In the future, companies taking federal aid will be split into two groups: the ones that take small chunks of widely available bailout cash, and the ones that are so financially unstable that they need to negotiate special, larger packages just for themselves. That second category would differentiate firms like AIG, Citigroup and Bank of America, which all secured special emergency aid grants from the feds last fall in addition to taking money from the Troubled Assets Relief Program, from the dozens of other banks that have taken bailout money. The $500,000 limit will apply more strictly to the latter type of companies; firms that just take part in regular bailouts will be able to waive the limit if their shareholders vote to do so and if they make their overall compensation strategy public. Companies that take public money will still be able to grant stock options, but their executives won't be able to cash in those options until the government has been paid back for its assistance, or -- if they never manage to pay back the aid -- until Treasury decides the options have been held long enough to persuade managers to pay attention to the long-term health of their firm. The days of making a quick buck and cashing out even when everyone else is losing, in other words, are supposed to be over.
"This is America," Obama said. "We don't disparage wealth. We don't begrudge anybody for achieving success. And we believe that success should be rewarded. But what gets people upset -- and rightfully so -- are executives being rewarded for failure. Especially when those rewards are subsidized by U.S. taxpayers."
Government rules will also require firms that take public money to publish a policy governing lavish expenses and fringe benefits, a provision that's supposed to mean banks won't spend $1.2 million decorating their CEOs' offices. There's no firm prohibition of frivolous overspending, but officials said exposure and "transparency" -- that favorite Obama buzzword -- would prevent it.
The rules don't need approval from Congress, because they'll be part of direct negotiations between the Treasury and any companies that take aid in the future, but since a recent poll found widespread revulsion at the idea of big bonuses for executives of bailed-out companies, no one who depends on the approval of voters to keep their own job is likely to object. There were, of course, hardly any rules imposed as part of the first wave of government bailouts, thanks to the influence of the George W. Bush White House. But those are so unpopular now that Obama and Treasury Secretary Tim Geithner had to get the pay limits out before the administration went back to ask Congress to fund more financial rescues. "Those are unlikely to be the last situations that we, as a country, will face before this financial crisis is resolved," an administration official said of the bailouts. "Those are cases where, as the president says, people are essentially asking for public dollars. And with those public dollars should come greater accountability to the public."

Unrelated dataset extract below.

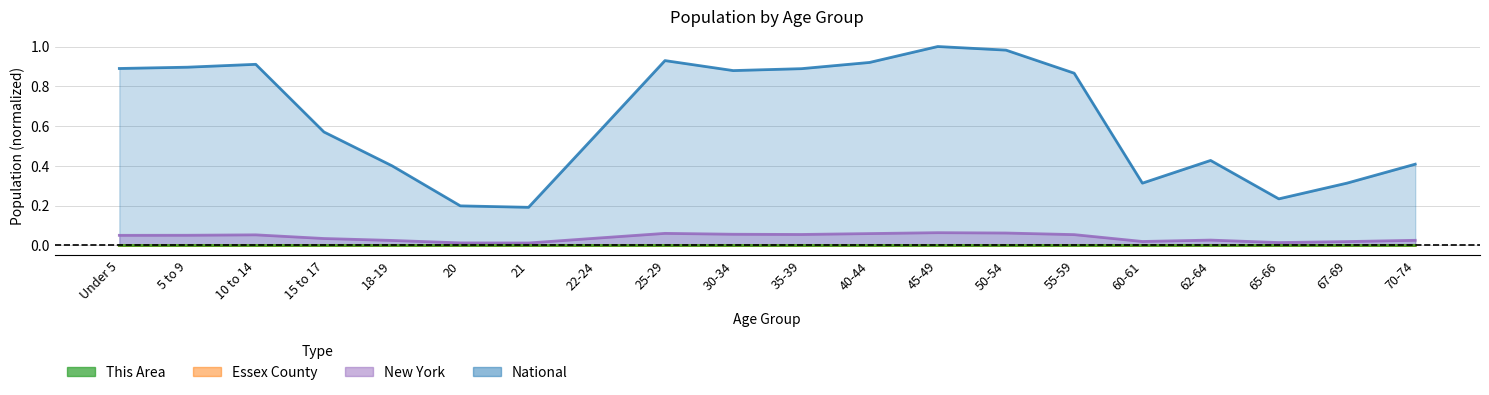

What position from the left is Under 5?

1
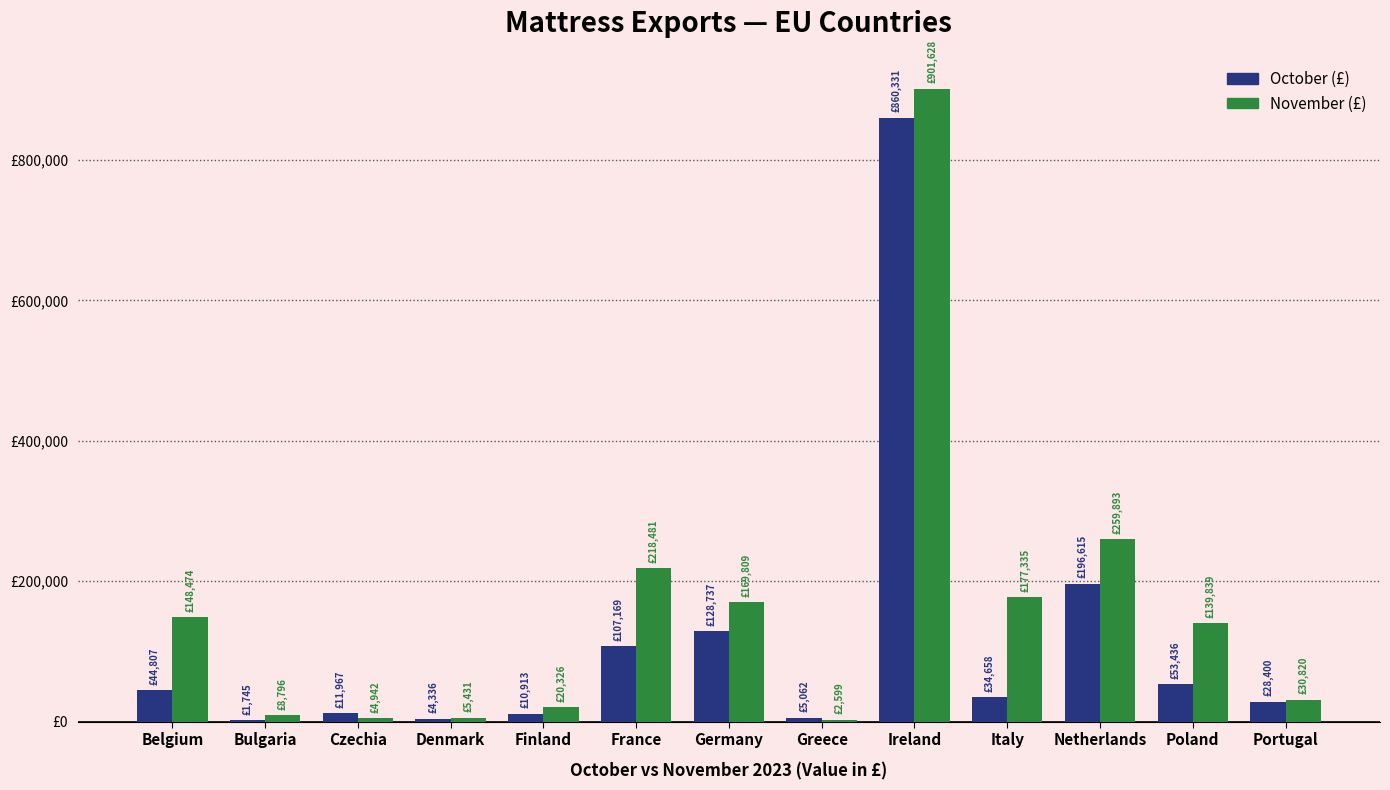

What are all the series names shown in the legend?

October (£), November (£)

That message didn't go over so well with some high-finance types. "No one goes into Wall Street to save the world," Meredith Whitney, an analyst with Oppenheimer & Co., told Bloomberg Television. "Compensation is the motivating factor." A headhunter for financial workers whined to the New York Times that "$500,000 is not a lot of money, particularly if there is no bonus." Administration officials say the new rules will be enforced by the same Treasury employees who enforce other laws and regulations at banks, many of whom work on the premises of the firms they're overseeing. There aren't any plans to add new compliance officers to make sure the pay limits are being followed, though. For now, since the rules were just put in place, no banks are subject to them yet.
Administration officials, though, said they weren't worried that the limits would keep companies from taking aid if they needed it. It doesn't seem that anyone -- except the Wall Street bankers whose checkbooks (and second mortgages, and private school tuitions, and sports cars) will take a hit -- is particularly concerned about what the new rules might mean within the financial industry. If anything, the administration indicated it would probably try to crack down more on pay when it rolls out longer-term reforms later in the year. The critics may be right; top executives who used to make tens of millions of dollars a year may not want to stay at firms that can pay them only half a million. But if those executives didn't expect their compensation -- which is supposed to be tied, in theory, to their companies' performance -- to drop after the markets tanked last year, and didn't plan their personal budget well enough that they could sock away a few million bucks during the fat years, do you really want them in charge of your 401K, anyway?